Overview
Using queues to handle the flow of various requests in Dremio is important to keeping various workloads running smoothly.
A queue in Dremio is a list of queries with one or more properties in common, identified by rules set by cluster administrators. Queues can have specific behaviors configured, including time limits, memory limits, and routing to specific groups of nodes labeled as “engines.” This article will share some best practices and anti-patterns for using queues in Dremio.
Applies To
All currently supported Dremio Enterprise releases.
Details
Configuring a queue is done through the “Settings” panel under the Queues heading, as seen below:
To configure a queue, hover over the queue row and click on the Edit (pencil) icon which will appear on the right side of the row to open a dialog about the queue name. Here is an example of the “UI Previews” queue pre-configured in Dremio:
Note the various fields including concurrency, time limits, and more. A complete guide to queue features can be found in the Workload Management documentation.
Suggested queues to add
While several useful queues are configured on a new Dremio installation, some queues can be added as usage increases to improve cluster performance, isolate jobs, or balance the usage of cluster resources.
Metadata refresh queue
A dedicated queue for metadata refresh jobs can be used to assign all such jobs to specific nodes by assigning an “engine” for the queue. This can be important in busy clusters using Iceberg or Delta Lake, where metadata refresh jobs are run in executor nodes and not on coordinators.
JDBC/ODBC “Express” queue
Using the ROUTING_QUEUE=<queue name>
token in your JDBC or ODBC connect string will let you bypass all Workload Manager rules and place queries from that session directly on the named queue. If your application should always be processed on certain executors regardless of query cost or any other rules that may otherwise affect queue assignment, this approach will avoid any risk of those queries being placed in different executors.
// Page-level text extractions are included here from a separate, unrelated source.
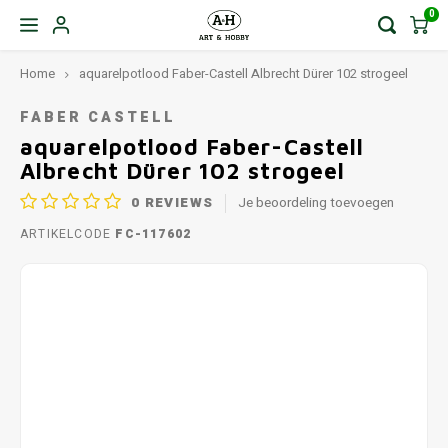
0
Home
aquarelpotlood Faber-Castell Albrecht Dürer 102 strogeel
FABER CASTELL
aquarelpotlood Faber-Castell
Albrecht Dürer 102 strogeel
0
REVIEWS
Je beoordeling toevoegen
ARTIKELCODE
FC-117602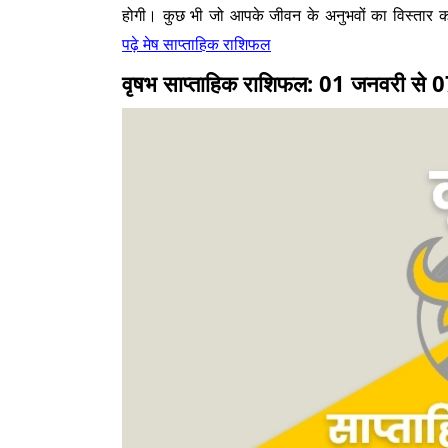
होगी। कुछ भी जो आपके जीवन के अनुभवों का विस्तार 
पढ़े मेष साप्ताहिक राशिफल
वृषभ साप्ताहिक राशिफल: 01 जनवरी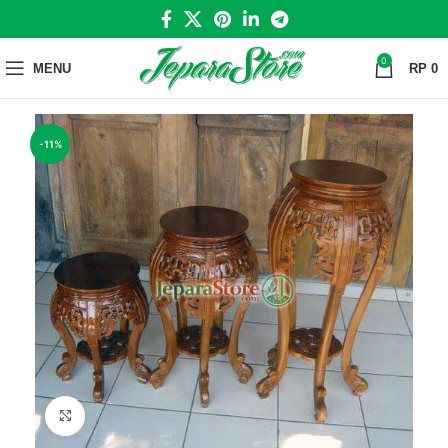
0
MENU
RP
0
-11%
Click to enlarge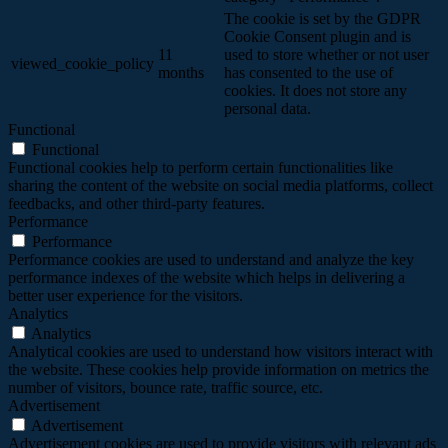
The cookie is set by the GDPR
Cookie Consent plugin and is
11
used to store whether or not user
viewed_cookie_policy
months
has consented to the use of
cookies. It does not store any
personal data.
Functional
Functional
Functional cookies help to perform certain functionalities like
sharing the content of the website on social media platforms, collect
feedbacks, and other third-party features.
Performance
Performance
Performance cookies are used to understand and analyze the key
performance indexes of the website which helps in delivering a
better user experience for the visitors.
Analytics
Analytics
Analytical cookies are used to understand how visitors interact with
the website. These cookies help provide information on metrics the
number of visitors, bounce rate, traffic source, etc.
Advertisement
Advertisement
Advertisement cookies are used to provide visitors with relevant ads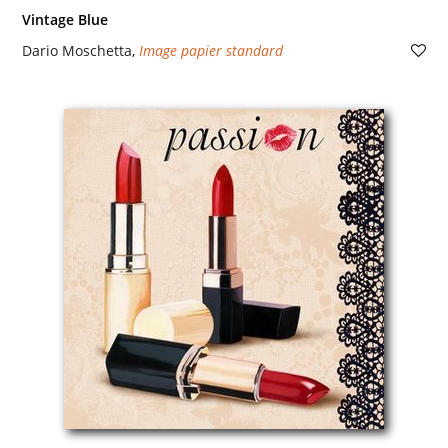
Vintage Blue
Dario Moschetta
,
Image papier standard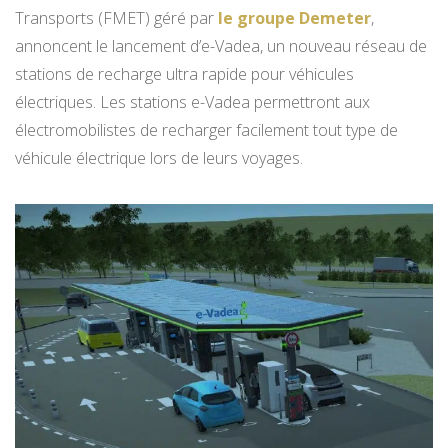
Transports (FMET) géré par
le groupe Demeter
,
annoncent le lancement d’e-Vadea, un nouveau réseau de
stations de recharge ultra rapide pour véhicules
électriques. Les stations e-Vadea permettront aux
électromobilistes de recharger facilement tout type de
véhicule électrique lors de leurs voyages.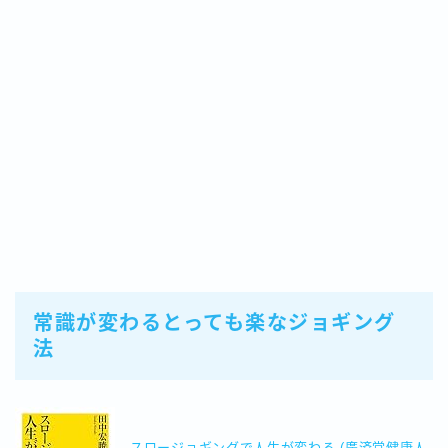
常識が変わるとっても楽なジョギング
法
スロージョギングで人生が変わる (廣済堂健康人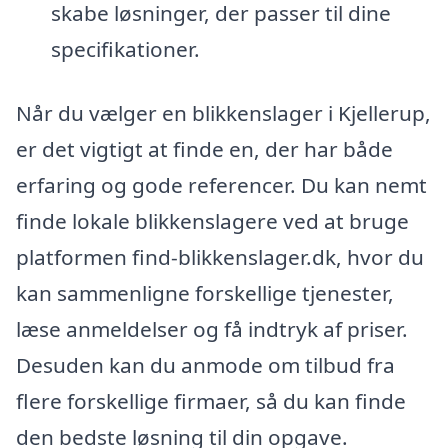
skabe løsninger, der passer til dine
specifikationer.
Når du vælger en blikkenslager i Kjellerup,
er det vigtigt at finde en, der har både
erfaring og gode referencer. Du kan nemt
finde lokale blikkenslagere ved at bruge
platformen find-blikkenslager.dk, hvor du
kan sammenligne forskellige tjenester,
læse anmeldelser og få indtryk af priser.
Desuden kan du anmode om tilbud fra
flere forskellige firmaer, så du kan finde
den bedste løsning til din opgave.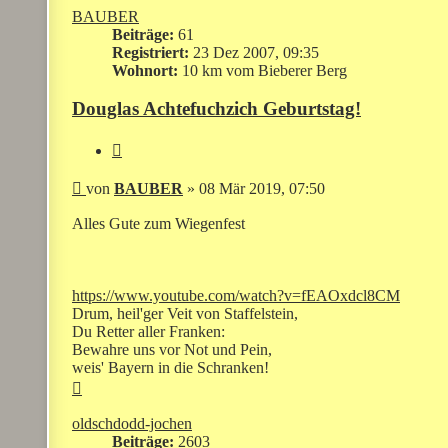
BAUBER
Beiträge:
61
Registriert:
23 Dez 2007, 09:35
Wohnort:
10 km vom Bieberer Berg
Douglas Achtefuchzich Geburtstag!
Zitieren
Beitrag
von
BAUBER
»
08 Mär 2019, 07:50
Alles Gute zum Wiegenfest
https://www.youtube.com/watch?v=fEAOxdcl8CM
Drum, heil'ger Veit von Staffelstein,
Du Retter aller Franken:
Bewahre uns vor Not und Pein,
weis' Bayern in die Schranken!
Nach
oben
oldschdodd-jochen
Beiträge:
2603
Using Engines and Queues together
Using queues to send jobs to an “engine” is an important part of deploying a high-performance Dremio cluster. An engine is a named group of executors as shown below:
In a queue configuration, selecting an engine will ensure all queries from that queue are only processed on executors grouped into that engine. This makes it possible to dedicate some executors to metadata refresh jobs, costly reflection jobs, or specific hardware as application workloads demand.
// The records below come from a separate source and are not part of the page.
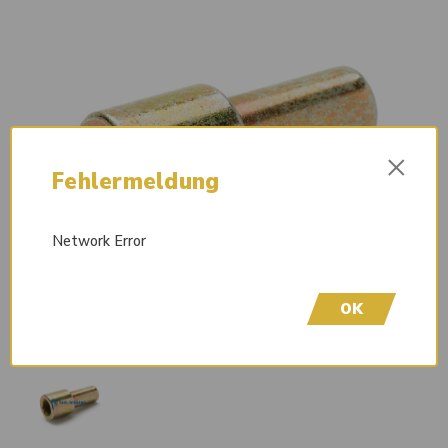
×
Fehlermeldung
Network Error
OK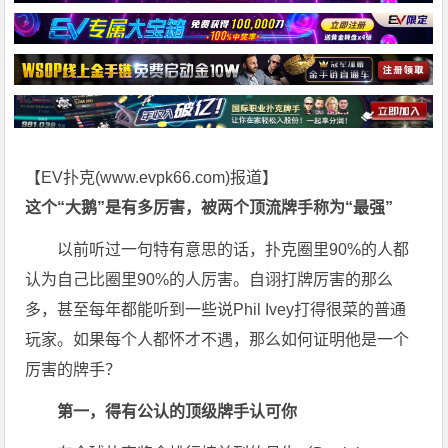
【EV扑克(
www.evpk66.com
)报道】
这个“大鹅”是有多厉害，被两个顶流牌手称为“最强”
以前听过一句特有意思的话，扑克圈里90%的人都
认为自己比圈里90%的人厉害。自诩打牌厉害的那么
多，甚至每年都能听到一些说Phil Ivey打得很菜的普通
玩家。如果每个人都怀才不遇，那么如何证明他是一个
厉害的牌手？
第一，得有公认的顶级牌手认可你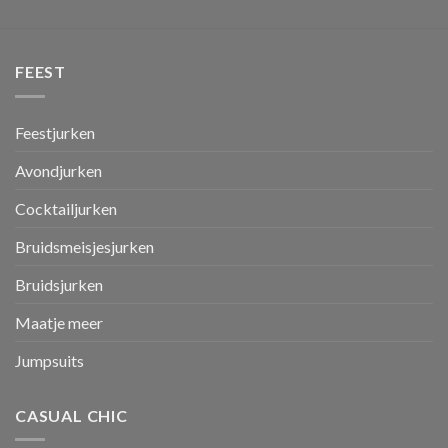
FEEST
Feestjurken
Avondjurken
Cocktailjurken
Bruidsmeisjesjurken
Bruidsjurken
Maatje meer
Jumpsuits
CASUAL CHIC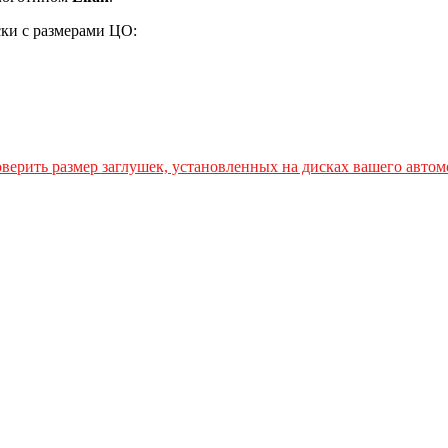
ски с размерами ЦО:
верить размер заглушек, установленных на дисках вашего автом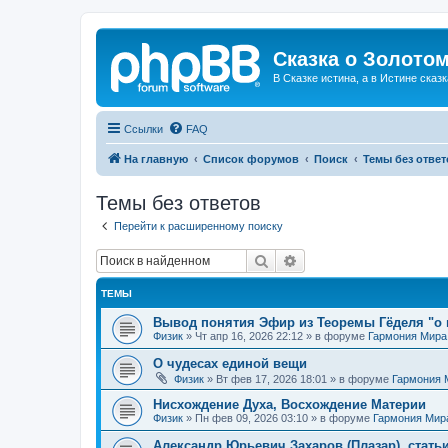
Сказка о Золотом
В Сказке истина, а в Истине сказк
Ссылки
FAQ
На главную
Список форумов
Поиск
Темы без ответ
Темы без ответов
Перейти к расширенному поиску
Поиск
Расширенный поиск
ТЕМЫ
Вывод понятия Эфир из Теоремы Гёделя "о 
Физик
»
Чт апр 16, 2026 22:12
» в форуме
Гармония Мира
О чудесах единой вещи
Физик
»
Вт фев 17, 2026 18:01
» в форуме
Гармония 
Нисхождение Духа, Восхождение Материи
Физик
»
Пн фев 09, 2026 03:10
» в форуме
Гармония Мир
Александр Юрьевич Захаров (Плазар), стать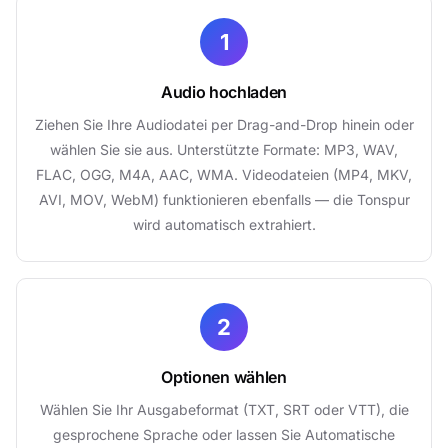
1
Audio hochladen
Ziehen Sie Ihre Audiodatei per Drag-and-Drop hinein oder
wählen Sie sie aus. Unterstützte Formate: MP3, WAV,
FLAC, OGG, M4A, AAC, WMA. Videodateien (MP4, MKV,
AVI, MOV, WebM) funktionieren ebenfalls — die Tonspur
wird automatisch extrahiert.
2
Optionen wählen
Wählen Sie Ihr Ausgabeformat (TXT, SRT oder VTT), die
gesprochene Sprache oder lassen Sie Automatische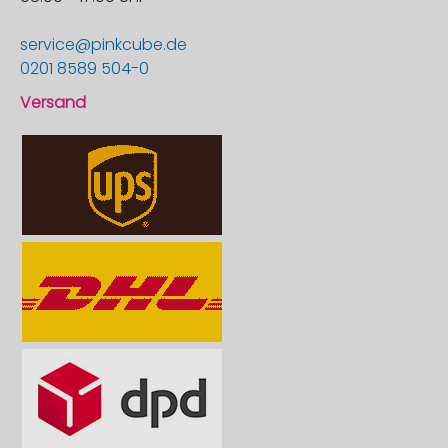
service@pinkcube.de
0201 8589 504-0
Versand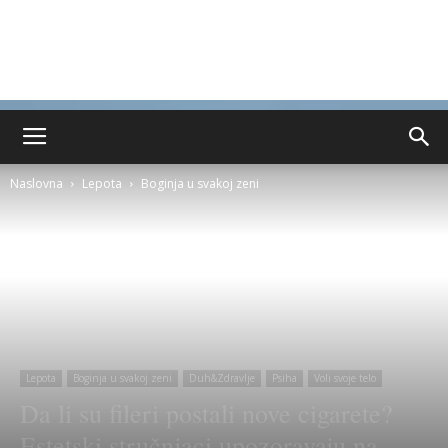
Naslovna
Lepota
Boginja u svakoj zeni
Lepota
Boginja u svakoj zeni
Duh&Zdravlje
Psiha
Voli svoje telo
Da li su fileri postali nove cigarete?
Estetski stručnjaci upozoravaju na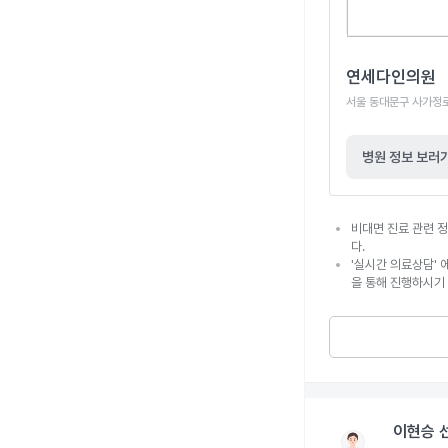
연세다인의원
서울 동대문구 사가정로 1
병원 정보 보러
비대면 진료 관련 정
다.
'실시간 의료상담' 
을 통해 진행하시기
이현승 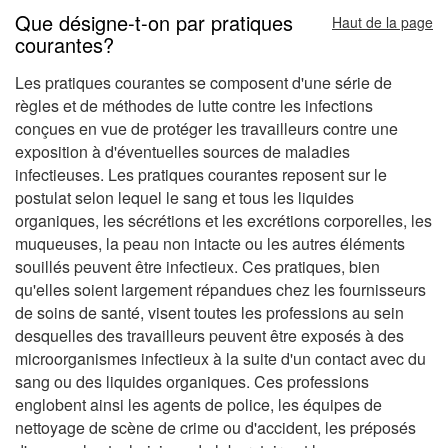
Que désigne-t-on par pratiques
Haut de la page
courantes?
Les pratiques courantes se composent d'une série de
règles et de méthodes de lutte contre les infections
conçues en vue de protéger les travailleurs contre une
exposition à d'éventuelles sources de maladies
infectieuses. Les pratiques courantes reposent sur le
postulat selon lequel le sang et tous les liquides
organiques, les sécrétions et les excrétions corporelles, les
muqueuses, la peau non intacte ou les autres éléments
souillés peuvent être infectieux. Ces pratiques, bien
qu'elles soient largement répandues chez les fournisseurs
de soins de santé, visent toutes les professions au sein
desquelles des travailleurs peuvent être exposés à des
microorganismes infectieux à la suite d'un contact avec du
sang ou des liquides organiques. Ces professions
englobent ainsi les agents de police, les équipes de
nettoyage de scène de crime ou d'accident, les préposés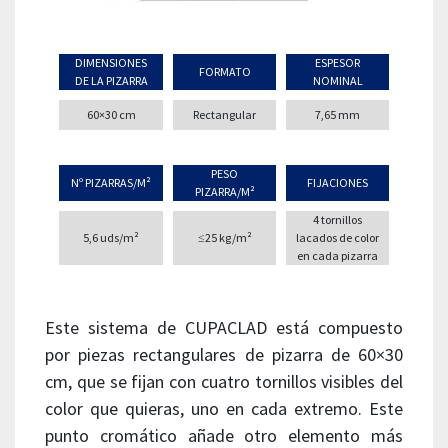
DIMENSIONES
ESPESOR
FORMATO
DE LA PIZARRA
NOMINAL
60×30 cm
Rectangular
7,65 mm
PESO
Nº PIZARRAS/M²
FIJACIONES
PIZARRA/M²
4 tornillos
5,6 uds/m²
≤25 kg/m²
lacados de color
en cada pizarra
Este sistema de CUPACLAD está compuesto
por piezas rectangulares de pizarra de 60×30
cm, que se fijan con cuatro tornillos visibles del
color que quieras, uno en cada extremo. Este
punto cromático añade otro elemento más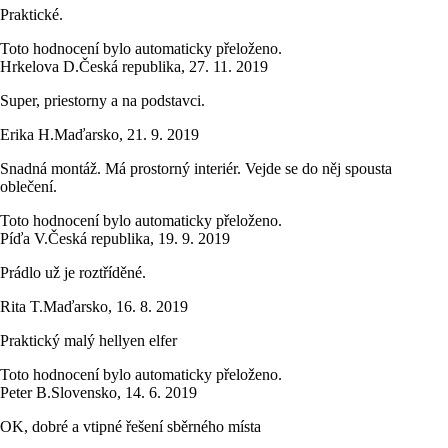
Praktické.
Toto hodnocení bylo automaticky přeloženo.
Hrkelova D.
Česká republika
,
27. 11. 2019
Super, priestorny a na podstavci.
Erika H.
Maďarsko
,
21. 9. 2019
Snadná montáž. Má prostorný interiér. Vejde se do něj spousta
oblečení.
Toto hodnocení bylo automaticky přeloženo.
Píďa V.
Česká republika
,
19. 9. 2019
Prádlo už je roztříděné.
Rita T.
Maďarsko
,
16. 8. 2019
Praktický malý hellyen elfer
Toto hodnocení bylo automaticky přeloženo.
Peter B.
Slovensko
,
14. 6. 2019
OK, dobré a vtipné řešení sběrného místa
The below example shows “High-Cost Reflections” routing all queries that match the rule set(s) placing queries on that queue, to the executor nodes in the “example2” engine:
An important detail about Engine assignment!
When using engines with queues, it is important to ensure that every executor is placed in some engine, with a “default” engine being configured if required, and that no queues route the queries in the queue to the “Any” Engine Name option, unless the queries in that queue will actually be allowed to run on any executors.
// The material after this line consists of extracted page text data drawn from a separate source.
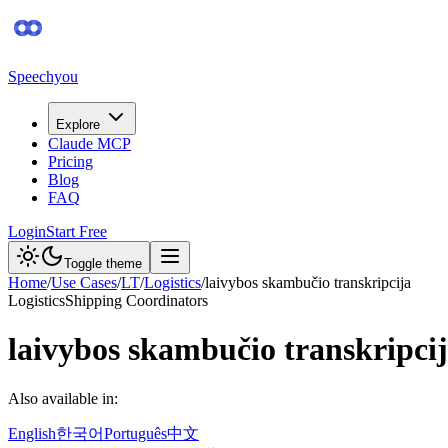
Speechyou
Explore
Claude MCP
Pricing
Blog
FAQ
Login
Start Free
Toggle theme
Home
/
Use Cases
/
LT
/
Logistics
/
laivybos skambučio transkripcija
Logistics
Shipping Coordinators
laivybos skambučio transkripci
Also available in:
English
한국어
Português
中文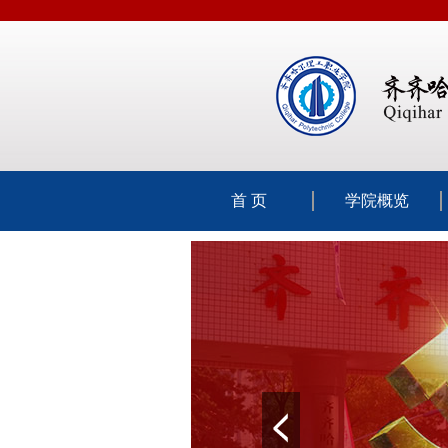
首 页
学院概览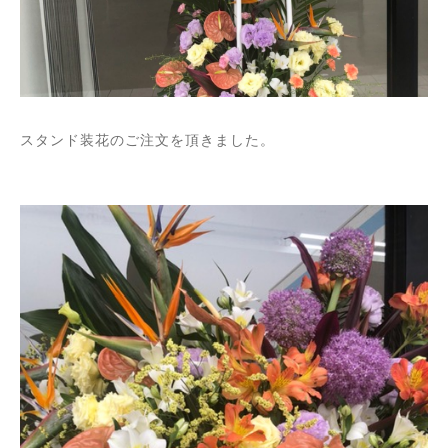
スタンド装花のご注文を頂きました。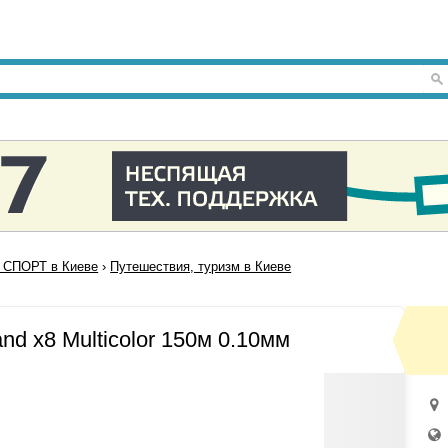
СПОРТ в Киеве
›
Путешествия, туризм в Киеве
nd x8 Multicolor 150м 0.10мм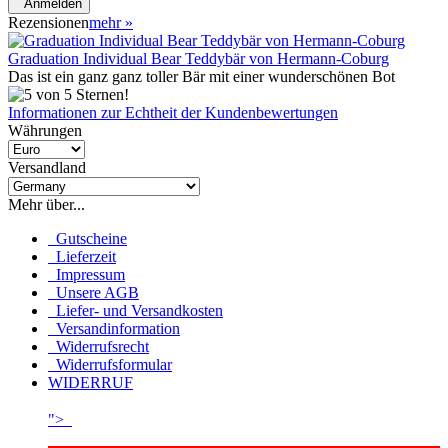
Anmelden
Rezensionen
mehr
»
Graduation Individual Bear Teddybär von Hermann-Coburg
Das ist ein ganz ganz toller Bär mit einer wunderschönen Bot
Informationen zur Echtheit der Kundenbewertungen
Währungen
Versandland
Mehr über...
Gutscheine
Lieferzeit
Impressum
Unsere AGB
Liefer- und Versandkosten
Versandinformation
Widerrufsrecht
Widerrufsformular
WIDERRUF
">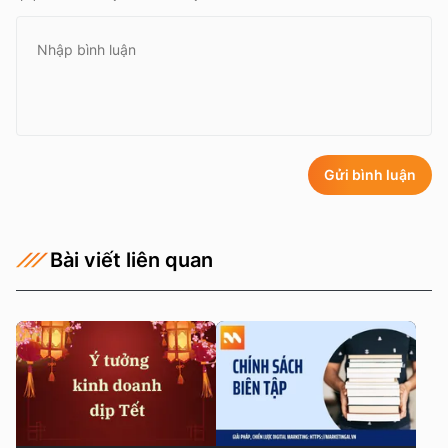
Gửi bình luận
Bài viết liên quan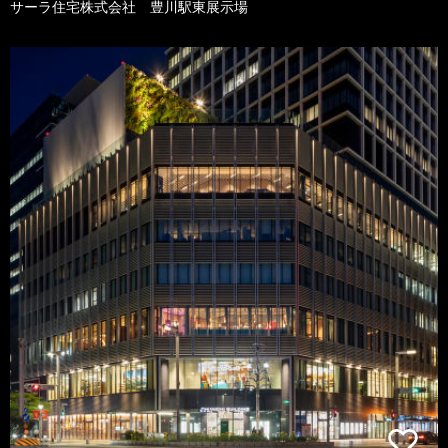
サーラ住宅株式会社 豊川駅東展示場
This is because any queue using “Any” will assign jobs to any executor in the cluster, including executors in engines that are planned as dedicated for specific jobs, which can disrupt performance.
In the “UI Previews” queue example shown again below, the “Any” selection indicates that the queries in the queue can be run on executors in the example1 and example2 engines. So, if administrators wanted to ensure that “UI Previews” queries are not placed in the example2 engine used for High Cost Reflections above, the “Any” option should not be used! Administrators should select “example1” instead, to route all “UI Previews” queries away from the example2 engine, and only to the executors in the example1 engine.